A group of Taiwan-based suppliers is now riding that surge, including Visual Photonics Epitaxy, IntelliEPI, WIN Semiconductors, GCS Holdings, and Advanced Wireless Semiconductor. These companies play key roles across the optical supply chain, from epitaxial wafers and compound semiconductor materials to device manufacturing and advanced packaging. With AI pushing network traffic to new highs, demand is rising for components used in optical transceivers and related high-bandwidth communications hardware—areas where compound semiconductors such as gallium arsenide and indium phosphide are widely used for performance advantages at high frequencies and high speeds.

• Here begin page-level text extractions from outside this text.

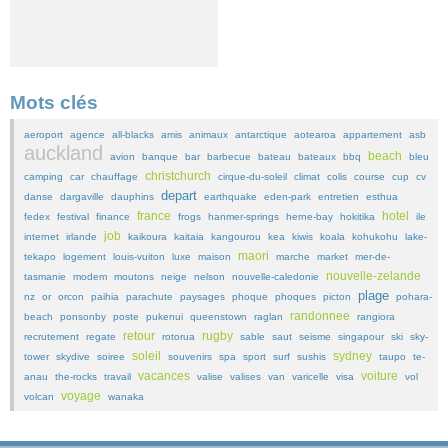
Mots clés
aeroport
agence
all-blacks
amis
animaux
antarctique
aotearoa
appartement
asb
auckland
beach
avion
banque
bar
barbecue
bateau
bateaux
bbq
bleu
christchurch
camping
car
chauffage
cirque-du-soleil
climat
colis
course
cup
cv
depart
danse
dargaville
dauphins
earthquake
eden-park
entretien
esthua
france
hotel
fedex
festival
finance
frogs
hanmer-springs
herne-bay
hokitika
ile
job
internet
irlande
kaikoura
kaitaia
kangourou
kea
kiwis
koala
kohukohu
lake-
maori
tekapo
logement
louis-vuiton
luxe
maison
marche
market
mer-de-
nouvelle-zelande
tasmanie
modem
moutons
neige
nelson
nouvelle-caledonie
plage
nz
or
orcon
paihia
parachute
paysages
phoque
phoques
picton
pohara-
randonnee
beach
ponsonby
poste
pukenui
queenstown
raglan
rangiora
retour
rugby
recrutement
regate
rotorua
sable
saut
seisme
singapour
ski
sky-
soleil
sydney
tower
skydive
soiree
souvenirs
spa
sport
surf
sushis
taupo
te-
vacances
voiture
anau
the-rocks
travail
valise
valises
van
varicelle
visa
vol
voyage
volcan
wanaka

At the same time, the industry’s expansion is facing a major constraint: materials shortages. Even as orders increase, limited availability of certain substrates, specialty chemicals, and upstream inputs can slow production ramps and stretch lead times. That’s creating a tug-of-war between booming AI-driven demand and the practical reality of supply limitations, forcing manufacturers to prioritize capacity planning, long-term sourcing, and closer coordination with upstream suppliers.
The bigger picture is clear: the optical communications market is becoming increasingly central to the future of AI infrastructure. Faster, more efficient optical links are widely viewed as a pathway to keeping up with the bandwidth and power demands of next-generation computing. Taiwan’s compound semiconductor makers are positioned to benefit from that trend, but near-term growth will depend on how quickly supply chains can stabilize and materials availability can catch up with the pace of demand.